Elsewhere at the condo complex, which Cisniewicz said has 763 residents, victims gathered in the clubhouse. One elderly woman was clad in a nightgown. Others huddled in blankets.
Red Cross volunteers circulated with a list of the names of those who lived in the burned-out building, asking residents when they had last seen their neighbors.
Fire officials wouldn't detail the conditions of patients, or confirm that they were complex residents. But they said the civilians who were taken to hospitals went for non-fire-related conditions.
"It's remarkable, considering the damage and the number of people involved, that everyone seems to have fared pretty well," said David Wilson, spokesman for the Tampa Bay Chapter of the American Red Cross.
Not enough water in the beginning
About 75 firefighters from at least eight fire agencies responded to the fire.

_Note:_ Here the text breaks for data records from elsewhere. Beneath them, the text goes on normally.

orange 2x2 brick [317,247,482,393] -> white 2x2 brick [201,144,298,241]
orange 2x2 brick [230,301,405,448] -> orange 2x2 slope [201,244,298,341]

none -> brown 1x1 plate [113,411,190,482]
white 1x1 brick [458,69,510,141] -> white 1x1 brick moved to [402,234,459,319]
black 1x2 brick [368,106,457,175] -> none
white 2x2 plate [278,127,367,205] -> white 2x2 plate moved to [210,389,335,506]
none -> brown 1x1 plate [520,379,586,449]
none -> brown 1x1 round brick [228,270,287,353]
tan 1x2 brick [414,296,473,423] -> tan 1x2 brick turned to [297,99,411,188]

Their first priority was to evacuate residents from the burning building.
From the onset, firefighters were hampered by a poor water supply. The complex had two hydrants. Firefighters had to attach hose to two other hydrants offsite, which, because of the distance, lessened water pressure from those sources.
In the initial stages of the fires, when flames were shooting through the roof, firefighters only had water from one of the complex hydrants.
"There definitely was a water supply problem," said Lou Sclafani, Pinellas Park district fire chief. "One hydrant for that entire building isn't enough."
About 11/2 hours after the fire was reported, firefighters started pumping water from a pond behind the building. Firefighters had to wait for proper hoses.
"It was a big deal to lay in extra lines and draft out of the pond," Sclafani said.
Residents stood in anguish, wondering why more couldn't be done.
"Why aren't they using the water?" cried out Meza, the owner of Unit 311.
Fire officials said that even if the water supply was not a problem, they would have waited to go after residents first.
"They chose not to fight that fire," Sclafani said. "They chose to bring people out of the building because of the possibility of an explosion."
Meanwhile, residents are staying with friends, relatives or with accommodations provided by the Red Cross.
Fire officials had no damage estimate late Saturday.
"We have to see what condition the building is in, whether it can be rebuilt or whether it has to be torn down," said Cisniewicz, the president of the condo complex association. "Nobody's sure of that yet."
- Times staff writers Carrie Johnson, Adrienne Lu and Anne Lindberg contributed to this report.